Hacker News new | ask | show | jobs
Polr – A modern, minimalist, and lightweight URL shortener in PHP (github.com)
53 points by cydrobolt 3565 days ago
10 comments

Not to dis Polr, but if performance and minimalism are your thing, there are a lot of nginx + lua + redis URL shorteners on github.

Two random'ish selections...

https://gist.github.com/MendelGusmao/2356310

https://github.com/sanshi0518/shorturl-nginx

Just a few seconds of searching for a go based one yielded: https://github.com/samwierema/go-url-shortener
Minimalism and Redis don't go hand-in-hand at all.
Yes, 4192 files and 32MiB, quite minimal.
Maybe it's some kind of dadaist minimalism?
Why is the entire vendor directory in github? I'm fairly certain some of those packages cannot be redistributed like that.
Agree. What is the point of using composer or any dependency manager if you check-in the vendor folder?
Because your project is useless when a dependency is removed in the future. It happened to me one time and now I'm really considering to include the vendor folder in my own repository.

Of course a dependency manager is still very useful to setup a new project.

Wouldn't a minimalist implementation just look up shortened URLs in a map and spit out a redirect to the original URL? Seems like that could be done in a few KiB.
TBH, You can pretty much do a single PHP file, with no dependencies, and without mod_rewrite. Just site.com/?fDS- for example, and it redirects. Storage can be MySQL or some other DB or even a flat file with locking.
Congratulations on the release but I can just discourage people to use URL shorteners. They obfuscate key information, are potentially a security risk as a result, require extra http requests and what happens in the future when you turn the service off? A trend I've never fancied.
On the other hand if you're linking to something you don't control and you need to track stats then use branded URL shorteners.

Sometimes there are valid use cases for things.

I'm always amazed to see minimalist used to describe a dozen placeholder directories and files. That said, the code is clean and modern php.
Minimalist in regards to its design, perhaps not the code structure :)

In contrast to other projects such as YOURLS, Polr tries to be minimalist by avoiding heavy graphs or unnecessary bloat.

The structure is good. You can read what's happening clearly. It also shows what's a laravel idiom and what is modern php. I giggled a bit when reading the user factory code. It feels so enterprise. Not a bad thing in itself. I was just happy to see php code that is not a ball of mud held together by holy water. :)
Haha, I totally agree.
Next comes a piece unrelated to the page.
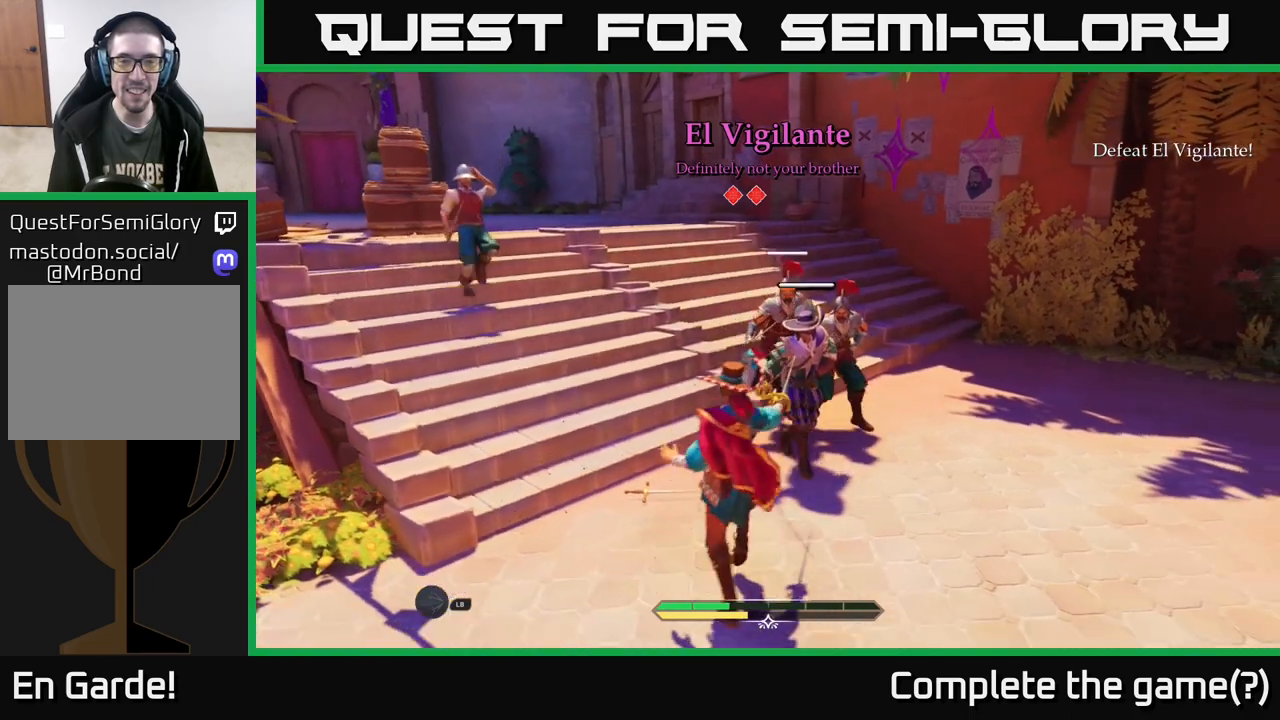
{"buttons": [], "left_stick": "down-right", "right_stick": "center", "events": [[67, "left_stick", "down-left"], [317, "left_stick", "down"], [433, "left_stick", "down-right"]]}
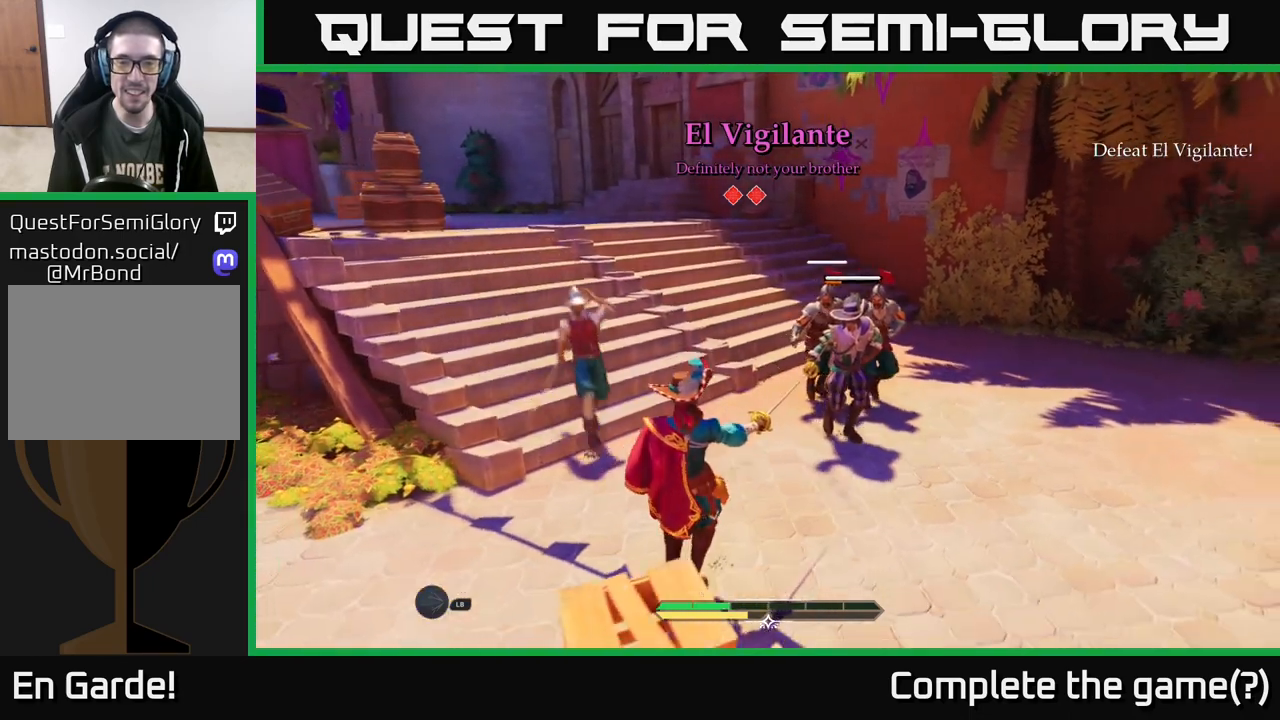
{"buttons": [], "left_stick": "down", "right_stick": "center", "events": [[50, "B", "down"], [400, "left_stick", "down"], [450, "B", "up"]]}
Reminds me of this: http://www.willa.me/2013/11/the-six-most-common-species-of-c...
I hope to one day be able to code like the cat. :)
I don't know. If something is defined as "lightweight" (their word, but same point applies to "minimalist"), I should not have to blow my entire brain memory stack keeping the filesystem structure in my head just to start to examine how it's done.
Good on you for making it, but I have to side with the comments here that it's not only not lightweight, I personally also can't see what's so modern about it - I'm not hating on PHP but even as a language that's an old beast.
Serious question: Is URL shortening still a thing? What are the use cases?
Tracking stats when you're linking to something you don't control
Also useful for making easy to remember links to often-used resources
Nice that's it's in php/MySQL so it works anywhere.